What Happened the Day You Were Born?
#13 in the series: What I Wish I had Known Before Beginning Therapy
I was born on June 16, 1953. It was a Tuesday and Tuesday’s child really did grow up to be full of grace—most days. That Tuesday was a rather unremarkable day for historical events except for an uprising in East Berlin. It is estimated that I was one of 268,114 babies who entered the world that day.
I do not recognize any of the famous names of those born that day. The #1 song was No Other Love by Perry Como. I doubt my parents listened, nor would they have gone to the most popular movie, Gentlemen Prefer Blondes, starring Marilyn Monroe. I was born into a pastor’s family in a conservative church denomination.
That introduction pretty much dates me and sets the context for the following: What happened to you the day you were born is far more important than the historical facts surrounding the day.
ChatGPT4 was up to the challenge of describing the childbirth practices on the day I was born. I asked, “What were common childbirth practices in 1953?”
Childbirth practices in 1953 were notably different from today's standards. Here are some common practices from that time: I asked: I have italicized what is most pertinent to my particular story—including [one additional item of information].
Hospital Births: By the 1950s, the majority of births in the United States and other developed countries took place in hospitals, rather than at home.
Twilight Sleep: This was a common method for pain management during labor. It involved administering a combination of morphine and scopolamine to women in labor, which often left them with little or no memory of the birth process. However, it could also lead to complications and less involvement in the birth experience.
General Anesthesia: Many women were given general anesthesia during childbirth, particularly for cesarean sections. This meant they were unconscious during the birth.
Episiotomies: This surgical cut made at the opening of the vagina during childbirth was routinely performed to prevent tearing and to expedite delivery.
Limited Father Involvement: Fathers were typically not present in the delivery room. Instead, they waited in separate areas and were informed of the birth after it occurred. [My father was conducting a funeral for an infant.]
Supine Position: Women were commonly positioned lying on their backs with their legs in stirrups during delivery. This was believed to give doctors better access, though it's not the most natural or effective position for childbirth.
Routine Use of Forceps: Forceps, a surgical instrument resembling a pair of tongs, were frequently used to assist with difficult deliveries.
Postpartum Care: New mothers often stayed in the hospital for up to a week after giving birth, receiving extended rest and care.
Infant Care: Babies were often kept in nurseries, separate from their mothers, and brought to them for feeding at scheduled times.
These practices reflected the medical model of childbirth prevalent at the time, which emphasized control, intervention, and the authority of medical professionals over the birthing process.
It is worth the effort to find out what happened during your birth! It matters for many reasons, specifically as it pertains to attachment. Thankfully the practices described above have been replaced by more attachment-focused procedures but entire generations have been impacted—more on that later.
Without meaning to, my mother provided a clear picture of why we did not attach during my first days of life. At the time she shared about the week of my birth, I was too unaware of the impact of early attachment to recognize the importance of her revelations: (The brother she mentioned was five years old when I was born.)
“I was overwhelmed with your brother’s behavior and all of the expectations of being a pastor’s wife. When you were born women were unconscious during delivery and stayed in the hospital for five days. I told the nurses to keep you in the nursery.
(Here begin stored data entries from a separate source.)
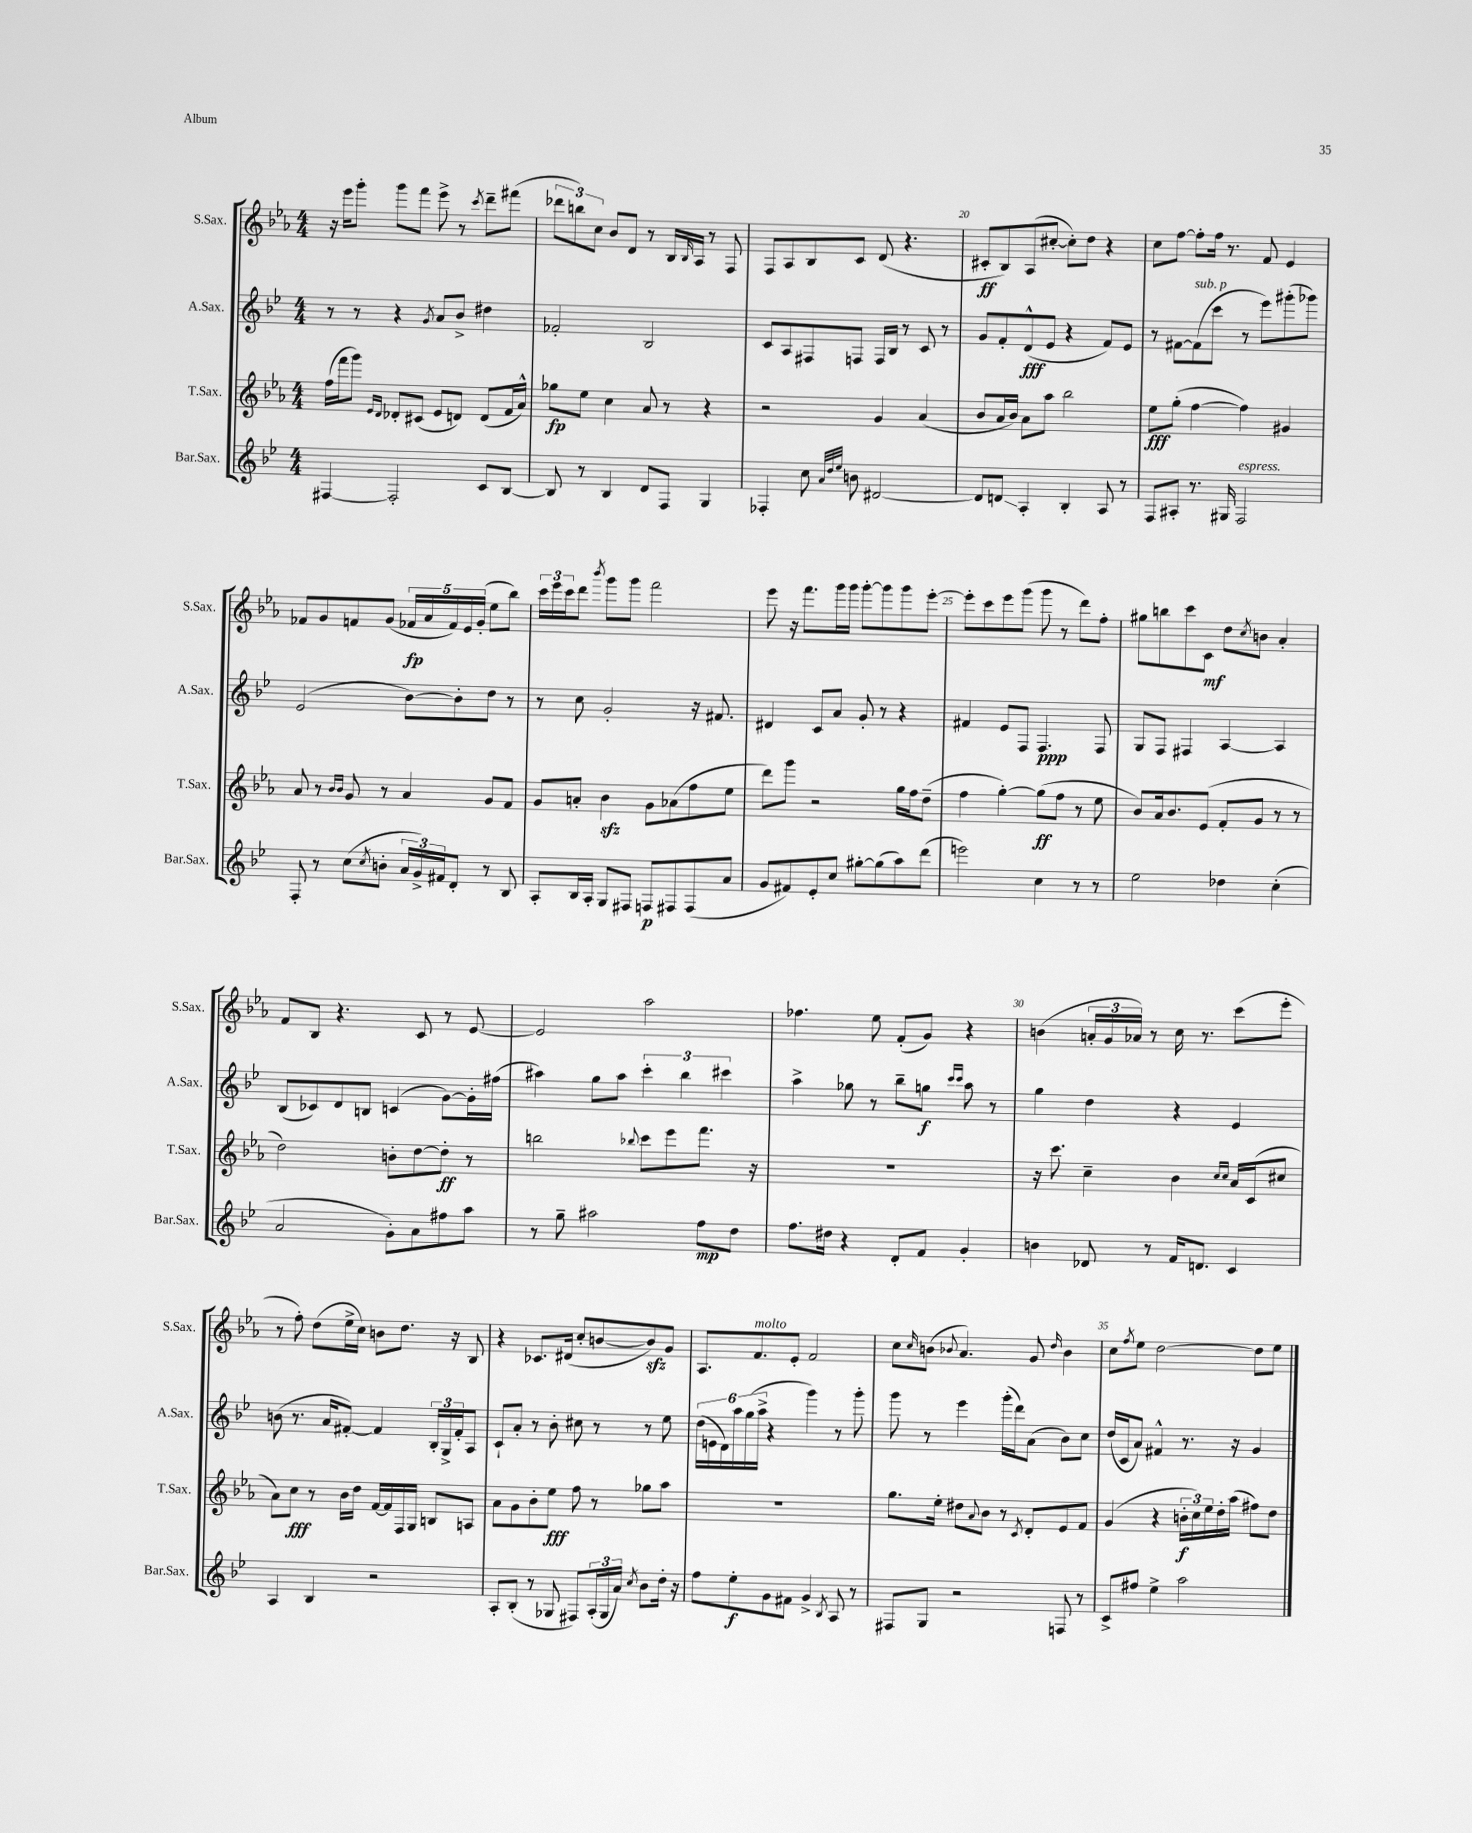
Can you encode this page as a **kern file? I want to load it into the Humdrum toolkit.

**kern	**kern	**kern	**kern
*staff4	*staff3	*staff2	*staff1
*clefG2	*clefG2	*clefG2	*clefG2
*k[b-e-]	*k[b-e-a-]	*k[b-e-]	*k[b-e-a-]
*M4/4	*M4/4	*M4/4	*M4/4
[4F#	(16ff	8r	16r
.	16fff	.	16eee-
.	8ggg)	8r	8ggg'
.	16qqe-	.	.
.	16qqd	.	.
2F#']	8d-'	4r	8ggg
.	(8c#	.	8fff
.	.	8qg	.
.	8e-	8a	8eee-^
.	8d)	8b-^	8r
.	.	.	8qccc
8c	(8d	4dd#	8ddd~
[8B-	16f	.	(8fff#
.	16a-^^)	.	.
=	=	=	=
8B-]	8gg-	2f-'	12ddd-
.	.	.	12bb)
8r	8ee-	.	.
.	.	.	12cc
4B-	4cc	.	8b-
.	.	.	8d
8d	8a-	2B-	8r
8F	8r	.	16B-
.	.	.	16qqB-
.	.	.	16A-
4G	4r	.	8r
.	.	.	8F
=	=	=	=
4F-'	2r	8c	8F
.	.	8A	8A-
8cc	.	8F#	8B-
32qqa	.	.	.
32qqdd	.	.	.
32qqee-	.	.	.
8b	.	8F	8c
[2d#	4g	16F	(8d
.	.	16B-	.
.	.	8r	4.r
.	(4a-	8c	.
.	.	8r	.
=	=	=	=
8d#]	8b-	8g	8c#'
8d	16a-	8f'	8B-)
.	16b-)	.	.
4A'	8a-	(8d^^	(8A-
.	8aa-	8e-	[8cc#'
4B-'	2bb-	4r	8cc#'])
.	.	.	8dd
8A	.	8f)	4r
8r	.	8e-	.
=	=	=	=
8F	8ee-	8r	8cc
8A#'	(8gg'	[8f#	[8ff
8.r	[4ff	(8f#]	8ff']
.	.	8ccc	16ff
16G#	.	.	8.r
2F	4ff])	8r	.
.	.	8eee-)	8f
.	4g#	(8ggg#'	4e-
.	.	8ggg-)	.
=	=	=	=
8F'	8a-	(2e-	8f-
8r	8r	.	8g
.	16qqb-	.	.
.	16qqb-	.	.
(8cc	8g	.	8f
8qcc	.	.	.
8b'	8r	.	(8g
24a	4a-	[8b-)	20f-
24g^)	.	.	.
.	.	.	20a-
24f#	.	.	.
.	.	.	20f-)
8d'	.	8b-']	.
.	.	.	20e-
.	.	.	(20g'
8r	8g	8dd	8ee-
8B-	8f	8r	8bb-)
=	=	=	=
8A'	8g	8r	24ccc
.	.	.	24eee-
.	.	.	24ccc
16B-	8a'	8cc	8ddd
16A'	.	.	.
.	.	.	8qbbb-
8G	4b-	2g'	8ggg
8F#	.	.	8ggg
8F	8g	.	2fff
8F#	(8a-	.	.
(8F#	8ff	16r	.
.	.	8.f#	.
8a	8ee-	.	.
=	=	=	=
8g	8ddd)	4d#	8eee-
8f#)	8ggg	.	16r
.	.	.	8.fff
8e-'	2r	8c	.
8cc	.	8a	16ggg
.	.	.	16ggg
[8gg#'	.	8g'	[8ggg'
(8gg#]	.	8r	8ggg]
8aa)	16gg	4r	8ggg
.	16ff	.	.
(8ddd	(8dd~	.	[8eee-'
=	=	=	=
2eee)	4ff	4f#	8eee-']
.	.	.	8ccc
.	[4gg')	8e-	8eee-
.	.	8F	(8ggg
4cc	(8gg]	4.F	8ggg
.	8ff	.	8r
8r	8r	.	8ddd)
8r	8ee-	8F	8ff'
=	=	=	=
2ee-	8b-)	8G	8gg#
.	16a-	8F	8bb
.	8.b-	.	.
.	.	4F#	8ccc
.	(8e-	.	8c
4dd-	8f'	[4A	8dd
.	.	.	8qcc
.	8g	.	8b
(4cc'	8r	4A]	4a-'
.	8r	.	.
=	=	=	=
2a	2dd)	(8B-	8f
.	.	8c-)	8B-
.	.	8d	4.r
.	.	8B	.
8g')	8b'	(4c	.
8a	[8dd	.	8c
8ff#	8dd']	[8g)	8r
8aa	8r	16g']	[8e-
.	.	(16ff#	.
=	=	=	=
8r	2bb	4aa#)	2e-]
8gg~	.	.	.
2aa#	.	8gg	.
.	.	8aa#	.
.	8qqbb-	.	.
.	8ccc	6ccc'	2aa-
.	8eee-	.	.
.	.	6bb-	.
8ff	8.fff	.	.
.	.	6ccc#	.
8dd	.	.	.
.	16r	.	.
=	=	=	=
8.ff	1r	4aa^	4.ff-
16dd#	.	.	.
4r	.	8gg-	.
.	.	8r	8ee-
8d'	.	8bb-~	(8f'
8f	.	8gg	8g)
.	.	16qqccc	.
.	.	16qqccc	.
4g'	.	8aa	4r
.	.	8r	.
=	=	=	=
4b	16r	4gg	(4b
.	8.ccc	.	.
8d-	4cc~	4dd	24a'
.	.	.	24g
.	.	.	24a-)
8r	.	.	8r
16f	4b-	4r	16cc
8.d	.	.	8.r
.	16qqcc	.	.
.	16qqcc	.	.
4c	16a-	4e-	(8ccc
.	(16c	.	.
.	8cc#	.	8eee-'
=	=	=	=
4A	8a-)	(8b	8r
.	8cc	8.r	8ff')
4B-	8r	.	(8dd
.	.	16a	.
.	16b-	[8f#')	16ee-^
.	16dd	.	16cc)
2r	[16f	4f#]	8b
.	16f]	.	.
.	16F	.	8.dd
.	16G	.	.
.	8B	24B-'	.
.	.	24G^	.
.	.	.	16r
.	.	24f#'	.
.	8A	8A	8B-
=	=	=	=
8A'	8a-	8c`	4r
(8B-'	8g	8a'	.
8r	8b-'	8r	8.c-
8G-	8ee-	8b-'	.
.	.	.	(16d#
8F#)	8ff	8cc#	8cc'
(24A'	8r	8r	[8b
24G-	.	.	.
24a)	.	.	.
8qcc	.	.	.
8b-	8gg-	8r	8b])
16dd'	8aa-	8ee-	8g
16r	.	.	.
=	=	=	=
8ff	1r	(24dd	8.A-
.	.	24e	.
.	.	24d)	.
8ee-'	.	24aa	.
.	.	(24gg	.
.	.	.	8.f
.	.	24aa^	.
8g	.	4r	.
8f#	.	.	8e-'
4g^	.	4ggg)	2f
8qB-	.	.	.
8A	.	8r	.
8r	.	8ggg'	.
=	=	=	=
8F#	8.gg	8ggg	8cc
.	.	.	16qqcc
8G	.	8r	(8b
.	16ee-'	.	.
.	.	.	8qqb-
2r	8dd#	4eee-	4.a-)
.	8qqa-	.	.
.	8b-	.	.
.	8r	(16ggg'	.
.	.	16ddd)	.
.	8qc	.	.
.	8d'	(8a	8g
.	.	.	16qqdd
8F	8e-	8b-)	4b-
8r	8f	8cc	.
=	=	=	=
8c^	(4g	(16dd	8cc
.	.	16c	.
.	.	.	8qff
8ff#	.	8a)	8ee-
4ee-^	4r	4f#^^	[2dd
2aa	24b'	8.r	.
.	24cc)	.	.
.	24ee-	.	.
.	16dd'	.	.
.	(16aa-	16r	.
.	8ff#)	4g	8dd]
.	8dd	.	8ee-
==	==	==	==
*-	*-	*-	*-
It was the vacation I needed from all the responsibilities. I was exhausted.”
My mother told me this as an aside when my hospital stays after delivery were so short and my babies remained in the room with me. Neither my mother nor I had any access to the current research surrounding attachment (though my college degree in Child Development did provide some insights).
Now I understand that the problem was not only that we missed the crucial attachment window; my mother was too overwhelmed to care for another child. She was exhausted and needed rest. Simply being in the physical presence of an exhausted mother is not beneficial to building a secure attachment. My mother returned home and was left alone with a ten-year-old boy, an infant, and a very rambunctious preschool boy. It did not go well.
Inadequate attachment is a rupture that requires repair—another concept that was not understood. Secure attachment can be achieved if mothers understand the ruptures that may be caused by extenuating circumstances such as medical problems. Attachment-based therapy approaches can provide help in healing the rupture and providing a path to earned secure attachment.
I will be sharing more about these types of therapies in the future but a great place to begin researching is this page on the ATN website: Finding Hope & Help for Healing: Trauma-Sensitive Attachment-Focused Therapies
What I wish I had understood before beginning therapy is that many of my struggles were due to an insecure attachment that began the day I was born. Without secure attachment, the impact of the trauma I experienced was so much worse.
Attachment relationships are the buffer that keeps difficult experiences from becoming trauma. As a child, there was nothing I could do to solve this problem. That is no longer true as an adult, but healing early wiring is difficult. Understanding that the ways insecure attachment impacted me were not my fault helped me heal.
I was born two weeks premature and stuck in an incubator. I then went home to a mother who self -reported having post partum depression. Is it any wonder that my favorite subject in psychology was attachment theory without a clue as to why.